One hundred five patients with hepatoma were treated with iodine 131 antiferritin in three sequential protocols in phase 1-2 trials. Therapy began in all trials with external beam irradiation and chemotherapy. The dosimetric results with 131I antiferritin indicated that 30 mCi (8 to 10 mCi/mg immunoglobulin G [IgG]) was sufficient to saturate the tumor. Tumor-effective half-life of the radioactive antibody was 3 to 5 days and was dependent on the species of animal from which the antibody was derived. This led to a 30 mCi on day 0 and 20 mCi on day 5 treatment schedule. Toxicity was predominantly thrombocytopenia. Due to clinical remission, cyclic therapy was next developed with antibodies from different species of animals. Rabbit, pig, monkey, and bovine antibodies were determined to produce the longest tumor-effective half-life and therefore the highest dose of radiation. Integration of 15 mg doxorubicin and 500 mg 5-fluorouracil (5-FU) with 131I antiferritin was accomplished next. Remission to external beam radiation was evaluated by computed tomography (CT) scan tumor volume computations that indicated that 22% of the patients had a partial remission (PR) from initial presentation to 1 month following external irradiation and chemotherapy.

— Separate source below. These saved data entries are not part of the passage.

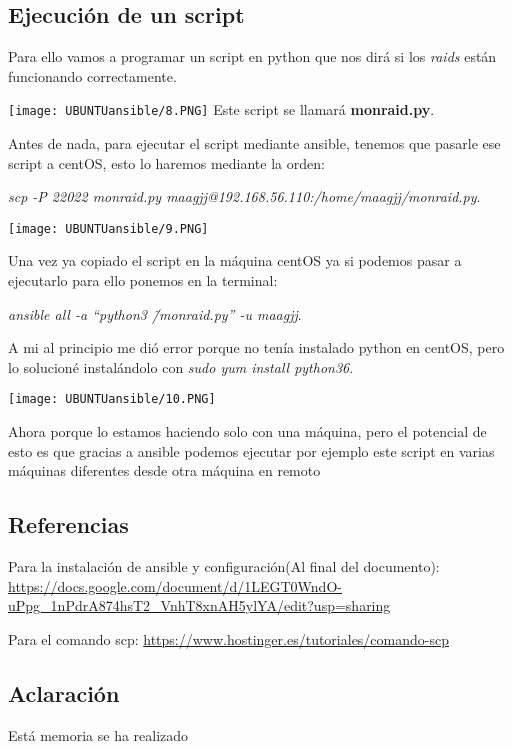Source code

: \documentclass[a4paper, 12pt]{article}
\begin{document}
\subsection{Ejecución de un script}
\begin{justify}
{Para ello vamos a programar un script en python que nos dirá si los \textit{raids} están funcionando correctamente.}
\end{justify}
\texttt{[image: UBUNTUansible/8.PNG]}
{Este script se llamará \textbf{monraid.py}.}
\begin{justify}
{\par Antes de nada, para ejecutar el script mediante ansible, tenemos que pasarle ese script a centOS, esto lo haremos mediante la orden: 
\par \textit{scp -P 22022 monraid.py maagjj@192.168.56.110:/home/maagjj/monraid.py}.}
\end{justify}
\texttt{[image: UBUNTUansible/9.PNG]}
\begin{justify}
{\par Una vez ya copiado el script en la máquina centOS ya si podemos pasar a ejecutarlo para ello ponemos en la terminal:  
\par \textit{ansible all -a “python3 \~/monraid.py” -u maagjj}.}
{\par A mi al principio me dió error porque no tenía instalado python en 
centOS, pero lo solucioné instalándolo con \textit{sudo yum install python36}.}
\end{justify}
\texttt{[image: UBUNTUansible/10.PNG]}
\begin{justify}
{\par Ahora porque lo estamos haciendo solo con una máquina, pero el potencial de esto es que gracias a ansible podemos ejecutar por ejemplo este script en varias máquinas diferentes desde otra máquina en remoto}
\end{justify}
\subsection{Referencias}
{Para la instalación de ansible y configuración(Al final del documento):
\url{https://docs.google.com/document/d/1LEGT0WndO-uPpg_1nPdrA874hsT2_VnhT8xnAH5ylYA/edit?usp=sharing}}
{\par Para el comando scp:
\url{https://www.hostinger.es/tutoriales/comando-scp}}

\subsection*{Aclaración}
{\par Está memoria se ha realizado }
\end{document}
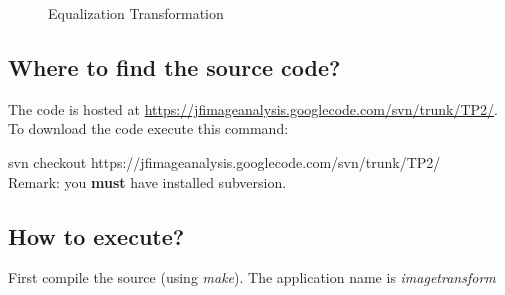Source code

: \documentclass{article}
\begin{document}
	\begin{figure}[H]
	\centering
	\caption{Equalization Transformation}
	\label{fig:equalizing}
	\end{figure}


	\subsection{Where to find the source code?}

	The code is hosted at \url{https://jfimageanalysis.googlecode.com/svn/trunk/TP2/}. 
	To download the code execute this command:
	
	svn checkout https://jfimageanalysis.googlecode.com/svn/trunk/TP2/
	\\Remark: you {\bf must} have installed subversion. 
	
	\subsection{How to execute?}
	First compile the source (using {\it make}). The application name is {\it imagetransform} 
	
\end{document}
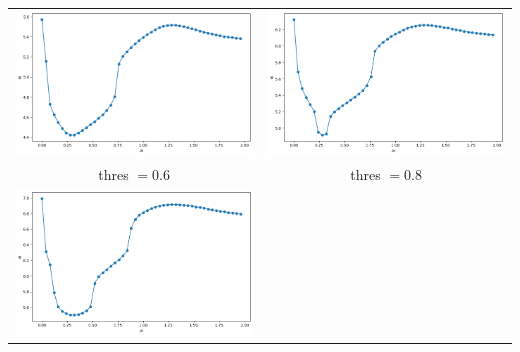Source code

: \documentclass[a4paper,preprint,11pt]{article}
\begin{document}
\begin{center}
\begin{tabular}{cc}
\includegraphics[scale=0.35]{Corba_y-y0_z-z0_0_6.png} &
\includegraphics[scale=0.35]{Corba_y-y0_z-z0_0_8.png} \\
thres $=0.6$ & thres $=0.8$ \\
\includegraphics[scale=0.35]{Corba_y-y0_z-z0_1.png} &

\end{tabular}
\end{center}
\end{document}
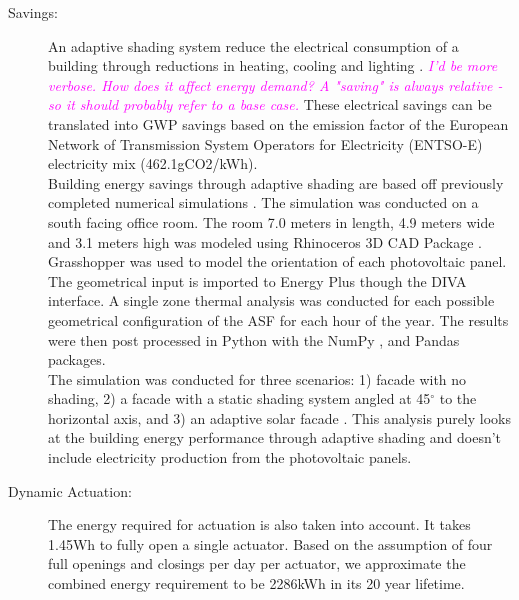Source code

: \begin{description}


\item[Savings: ] An adaptive shading system reduce the electrical consumption of a building through reductions in heating, cooling and lighting \cite{jayathissa2015abs}. \textcolor{magenta}{\textit{I'd be more verbose. How does it affect energy demand? A "saving" is always relative - so it should probably refer to a base case.}}
These electrical savings can be translated into GWP savings based on the emission factor of the European Network of Transmission System Operators for Electricity (ENTSO-E) electricity mix (462.1gCO2/kWh)\cite{itten2012life}.\\

Building energy savings through adaptive shading are based off previously completed numerical simulations \cite{jayathissa2015abs}. The simulation was conducted on a south facing office room. The room 7.0 meters in length, 4.9 meters wide and 3.1 meters high was modeled using Rhinoceros 3D CAD Package \cite{Rhino}. Grasshopper \cite{grasshopper} was used to model the orientation of each photovoltaic panel. The geometrical input is imported to Energy Plus \cite{energyplus} though the DIVA \cite{DIVA} interface. A single zone thermal analysis was conducted for each possible geometrical configuration of the ASF for each hour of the year. The results were then post processed in Python \cite{python} with the NumPy \cite{numpy}, and Pandas \cite{pandas} packages.\\

The simulation was conducted for three scenarios: 1) facade with no shading, 2) a facade with a static shading system angled at 45$^{\circ}$ to the horizontal axis, and 3) an adaptive solar facade \cite{jayathissa2015abs}. This analysis purely looks at the building energy performance through adaptive shading and doesn't include electricity production from the photovoltaic panels.\\


\item[Dynamic Actuation: ] The energy required for actuation is also taken into account. It takes 1.45Wh to fully open a single actuator. Based on the assumption of four full openings and closings per day per actuator, we approximate the combined energy requirement to be 2286kWh in its 20 year lifetime. 


\end{description}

From the time of radioactive antibody administration, 48% of the patients (7% complete response [CR] and 41% PR) achieved remission to 131I antiferritin. Of 79 patients evaluated by CT scan tumor volumetrics 50% of the patients (7% CR and 43% PR) remitted to the entire treatment regimen. Patients not previously treated and without metastasis who were alpha fetoprotein positive (AFP+) had a 5-month median survival compared with AFP- median survival of 10 1/2 months. There were four CRs with one being 3 years and 6 months. The longest PR was 5 years and 8 months. These studies have demonstrated the toxicity and therapeutic activity of 131I antiferritin and the emerging role of radiolabelled antibody in cancer therapy.